Search code examples
pythonpython-3.xpandassklearn-pandas

read_table in pandas, how to get input from text to a dataframe


Alabama[edit]
Auburn (Auburn University)[1]
Florence (University of North Alabama)
Jacksonville (Jacksonville State University)[2]
Alaska[edit]
Fairbanks (University of Alaska Fairbanks)[2]
Arizona[edit]
Flagstaff (Northern Arizona University)[6]
Tempe (Arizona State University)
Tucson (University of Arizona)

This is my text, i need to create a data frame with 1 column for the state name, and another column for the town name, i know how to remove the university names. but how do i tell pandas that at every [edit] is a new state.

expected output dataframe

Alabama Auburn
Alabama Florence 
Alabama Jacksonville
Alaska  Fairbanks 
Arizona Flagstaff
Arizona Tempe
Arizona Tucson  

I am not sure if i can use read_table, if i can how? I did import everything into a dataframe but the state and the city are in the same column.
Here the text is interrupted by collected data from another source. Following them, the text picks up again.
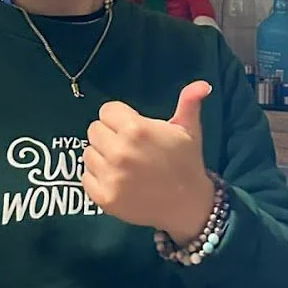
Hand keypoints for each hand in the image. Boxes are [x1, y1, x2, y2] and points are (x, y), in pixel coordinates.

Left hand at [83, 81, 215, 243]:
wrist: (187, 204)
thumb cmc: (186, 162)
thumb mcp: (189, 129)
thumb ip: (189, 102)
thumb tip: (202, 84)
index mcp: (136, 129)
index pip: (107, 111)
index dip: (119, 117)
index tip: (131, 127)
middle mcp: (119, 151)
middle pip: (94, 130)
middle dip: (109, 134)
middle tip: (127, 146)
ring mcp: (110, 176)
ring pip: (88, 152)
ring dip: (101, 155)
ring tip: (122, 163)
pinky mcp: (104, 198)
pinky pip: (85, 176)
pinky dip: (96, 177)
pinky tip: (116, 179)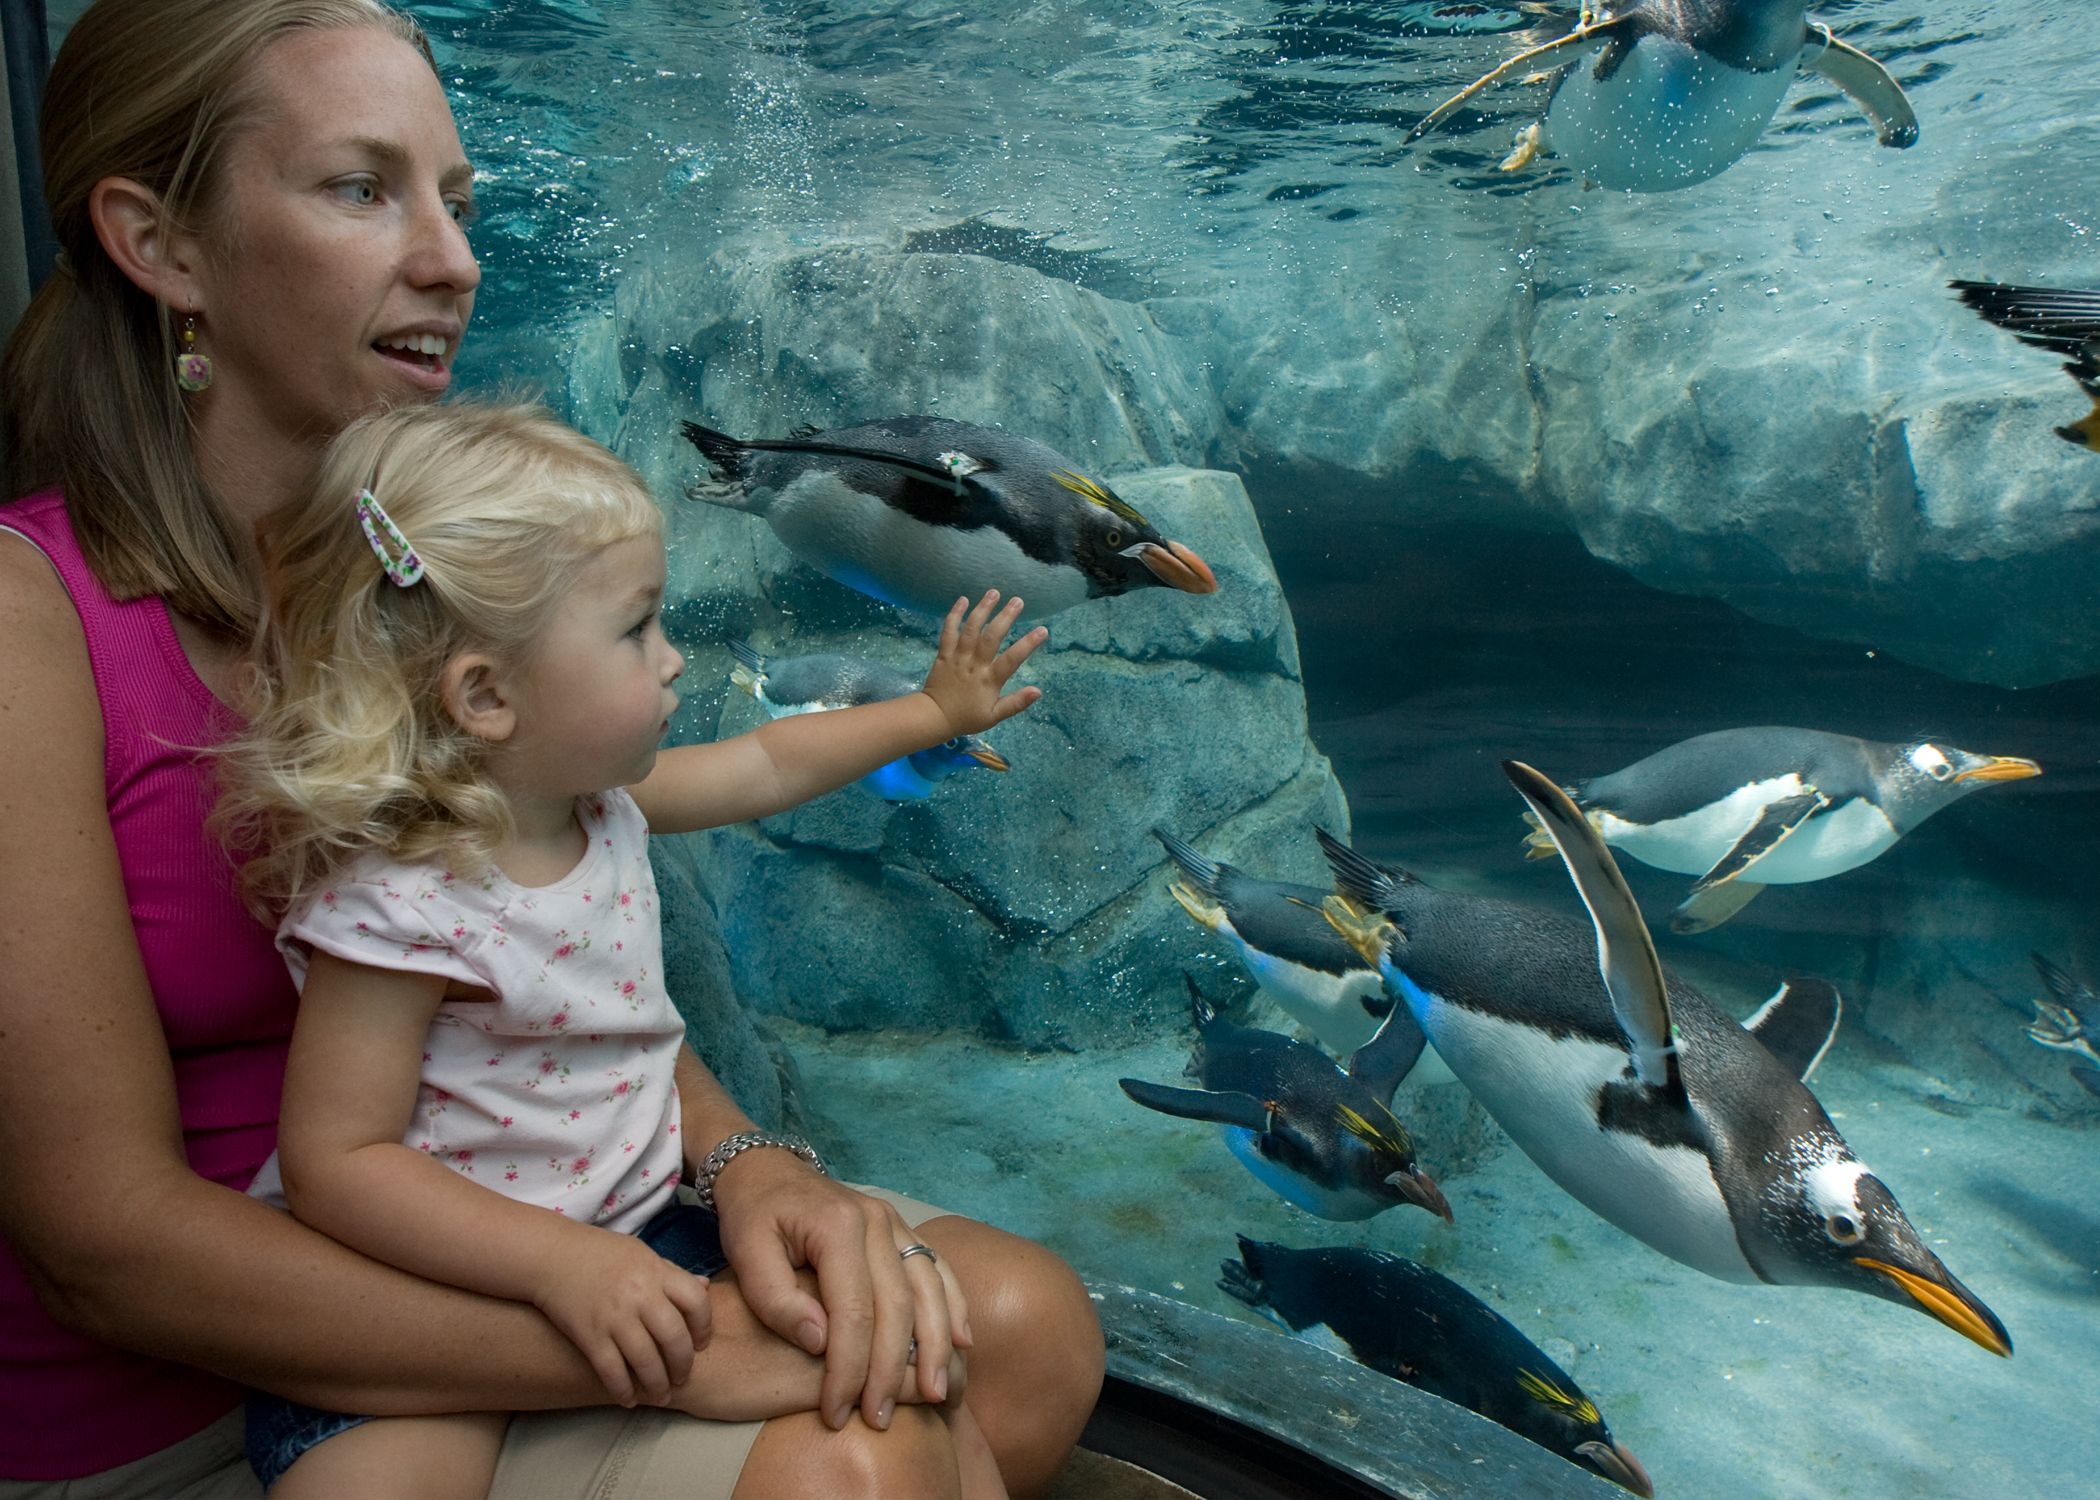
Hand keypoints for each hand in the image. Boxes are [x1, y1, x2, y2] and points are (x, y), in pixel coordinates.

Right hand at [531, 1225, 712, 1406]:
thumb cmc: (600, 1253)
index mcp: (656, 1272)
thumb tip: (705, 1287)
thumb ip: (673, 1273)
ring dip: (657, 1384)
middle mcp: (639, 1295)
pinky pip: (611, 1370)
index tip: (701, 1343)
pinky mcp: (589, 1335)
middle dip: (683, 1364)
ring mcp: (614, 1317)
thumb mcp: (642, 1254)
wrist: (550, 1255)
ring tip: (662, 1396)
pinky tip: (629, 1399)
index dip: (704, 1326)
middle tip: (682, 1378)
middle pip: (674, 1337)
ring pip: (645, 1360)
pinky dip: (622, 1390)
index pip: (696, 1301)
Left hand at [712, 1149, 973, 1430]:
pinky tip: (960, 1342)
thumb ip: (777, 1299)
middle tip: (881, 1419)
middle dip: (892, 1370)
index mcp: (838, 1226)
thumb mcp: (746, 1253)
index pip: (854, 1311)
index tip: (837, 1412)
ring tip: (937, 1393)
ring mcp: (896, 1224)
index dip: (848, 1368)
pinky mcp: (903, 1232)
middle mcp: (878, 1221)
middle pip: (898, 1306)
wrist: (767, 1170)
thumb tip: (819, 1343)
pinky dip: (954, 1306)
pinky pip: (938, 1270)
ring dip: (935, 1345)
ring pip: (930, 1289)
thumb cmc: (753, 1216)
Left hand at [919, 590, 1046, 739]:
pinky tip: (963, 600)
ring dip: (982, 609)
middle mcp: (974, 664)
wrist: (934, 717)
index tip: (1042, 630)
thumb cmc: (967, 717)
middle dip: (1005, 617)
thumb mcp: (995, 716)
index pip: (1011, 659)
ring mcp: (958, 657)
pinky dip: (955, 614)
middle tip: (1018, 601)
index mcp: (989, 680)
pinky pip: (948, 631)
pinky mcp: (944, 653)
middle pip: (991, 637)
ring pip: (971, 629)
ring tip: (994, 592)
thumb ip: (1016, 703)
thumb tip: (1038, 691)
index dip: (1027, 644)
Also i tried with a list, but the problem is still the same.

I need something that works like if there is a [edit] in the line then all the value after it and before the next [edit] line is the state of the lines in between


Solution

  • Maybe pandas can do it but you can do it easily.

    data = '''Alabama[edit]
    Auburn (Auburn University)[1]
    Florence (University of North Alabama)
    Jacksonville (Jacksonville State University)[2]
    Alaska[edit]
    Fairbanks (University of Alaska Fairbanks)[2]
    Arizona[edit]
    Flagstaff (Northern Arizona University)[6]
    Tempe (Arizona State University)
    Tucson (University of Arizona)'''
    
    # ---
    
    result = []
    
    state = None
    
    for line in data.split('\n'):
    
        if line.endswith('[edit]'):
            # remember new state
            state = line[:-6] # without `[edit]`
        else:
            # add state, city to result
            city, rest = line.split(' ', 1)
            result.append( [state, city] )
    
    # --- display ---
    
    for state, city in result:
        print(state, city)
    

    if you read from file then

    result = []
    
    state = None
    
    with open('your_file') as f:
        for line in f:
            line = line.strip() # remove '\n'
    
            if line.endswith('[edit]'):
                # remember new state
                state = line[:-6] # without `[edit]`
            else:
                # add state, city to result
                city, rest = line.split(' ', 1)
                result.append( [state, city] )
    
    # --- display ---
    
    for state, city in result:
        print(state, city)
    

    Now you can use result to create DataFrame.